One of the most powerful figures in collegiate sports can be found in a small, ninth-floor office of the Clinical Research Building.
Meet Clyde B. McCoy, Ph.D., chairman emeritus of the Department of Epidemiology and Public Health, and president of the Atlantic Coast Conference (ACC). No, that last part wasn't a typo -- McCoy sits atop an athletics empire that generates $250 million annually and is the sports sanctioning body for the University of Miami, Boston College, Clemson, Duke, Florida State, Georgia Tech, Maryland, North Carolina, NC State, Virginia, Virginia Tech and Wake Forest.
Having been an athlete, preacher, civil rights activist and academician over the course of 68 wide-ranging years, McCoy is delighted to add athletics czar to his eclectic CV. His term as president began this year and expires in August 2011.
"When I was inducted as the president of the ACC in May, I actually said: 'This is a dream that I couldn't have even dreamt,' " McCoy says with a twang evocative of his Grady, Virginia, hometown. "It's so far afield, but what an ideal position! I've been a jock my whole life, I love sports. My wife says to this day: 'You should have been a coach!' "
Back in 2003, when UM announced it was leaving the Big East Conference for the ACC, McCoy was chairman of epidemiology and public health, as well as the director of the Comprehensive Drug Research Center, a post he still holds. He's directed the drug-abuse research facility ever since it opened in 1974 and has been involved in UM athletics for almost as long.
A descendent of the McCoy family embroiled in the infamous Hatfield-McCoy battles of the late 1800s, McCoy was a jock of all trades who competed in track, football and basketball as a Norview High School student in Norfolk, Virginia, where McCoy is being inducted onto the `Wall of Honor.' While earning two theology degrees at the University of Cincinnati, as well as degrees in sociology and demography, McCoy was a first-stringer on the school's basketball and baseball teams, and a co-founder of the school's first black student association. He's also listed as one of Cincinnati's most distinguished alumnus.
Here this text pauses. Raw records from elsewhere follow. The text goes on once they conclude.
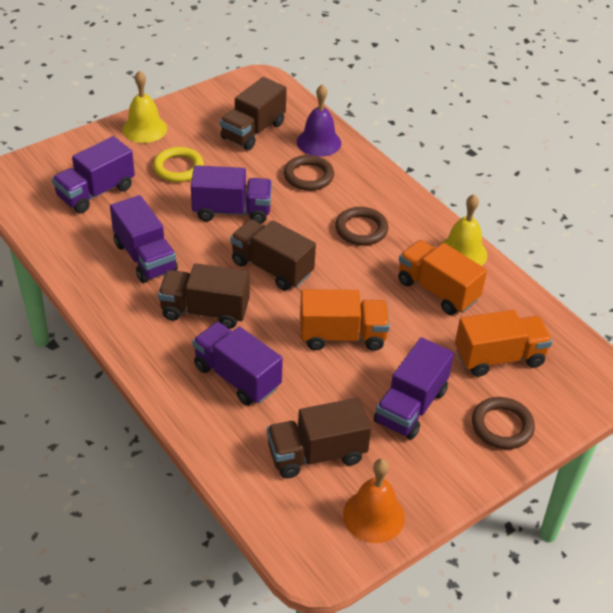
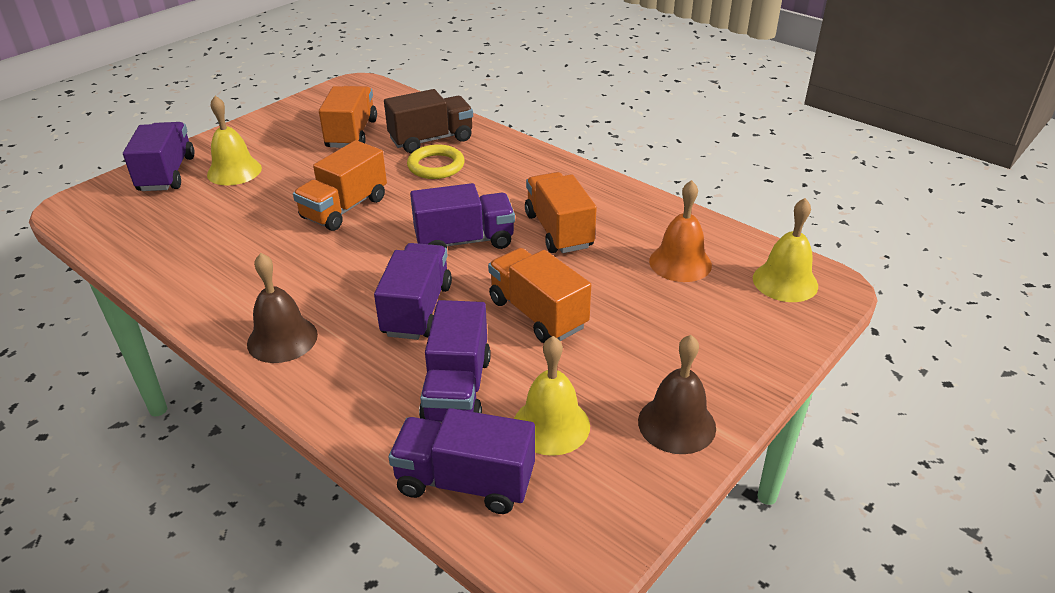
brown bell: none = 0 -> [247,253,318,363] [638,335,716,454] = 2
brown ring: [284,155,334,191] [335,207,388,246] [472,397,535,449] = 3 -> none = 0
brown truck: [158,263,250,329] [220,77,287,150] [230,220,316,291] [267,398,371,478] = 4 -> [384,89,473,153] = 1
orange truck: [300,289,390,351] [398,240,487,315] [455,310,553,377] = 3 -> [293,140,387,231] [319,86,377,148] [488,248,591,343] [525,172,597,253] = 4
purple bell: [297,84,341,157] = 1 -> none = 0
yellow bell: [122,71,167,143] [439,194,488,266] = 2 -> [207,96,262,185] [514,336,590,456] [753,198,818,302] = 3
McCoy's clearly someone whose yen for competition is embedded in his DNA, along with an inclination to fight for what he believes in. Convinced he had the background to be a good ACC president, McCoy's deep desire for the non-paying post led to him being elected into office, with the backing of UM President Donna E. Shalala.
At any given time, a million and one things are vying for the ACC president's attention, as McCoy has discovered since taking over. But a couple of objectives have percolated to the top of McCoy's to-do list, and one concerns making sure that student athletes receive top-notch educations.
"That still is not where it should be, so I really want to push that," says McCoy, who as a young man was fired by the Church of Christ for giving a sermon condemning Jim Crow and racial segregation. "I want to continue this theme of the integration between academics and athletics.
"The ACC, of all the BCS (football's Bowl Championship Series) conferences, by far has the best academic progress rate," says McCoy, whose Ph.D. is in sociology and was earned at the University of Cincinnati. "And I think because of the way we're governed, the way we're structured, our priorities go toward academics."
However, McCoy is ever-mindful of the fact that the ACC is a business. Not surprisingly, his other major priority has to do with the conference's bottom line.
"During my presidency, one of the biggest things we need to do is renegotiate our TV contract," McCoy says. "We have to recognize where we are, relative to a business model.
"The Southeastern Conference just renegotiated their TV contract for 15 years, and they're getting over $200 million per year," McCoy continues. "Renegotiating the ACC's TV contract is critical to us as a conference, and to the exposure that we get as a conference."
McCoy has plenty of ACC-oriented displays in his office, as one might expect. But emphasizing the duality of his existence, he takes pains to point out a leadership award presented to him last year by the late state senator Jim King for enhancing biomedical research in Florida.
"My Number One job at the University of Miami is to be a professor," McCoy says. "UM has made allowances that give me time for my ACC obligations, for which I am grateful."
When his stint as ACC president ends, McCoy is looking forward to making a full return to research and teaching. And to keep his competitive juices flowing, he'll be looking to maintain a National Institutes of Health annual funding streak that's remained unbroken since October 1974.
To McCoy, that's every bit as important as ensuring that the ACC stays a championship-caliber conference while he's at the helm.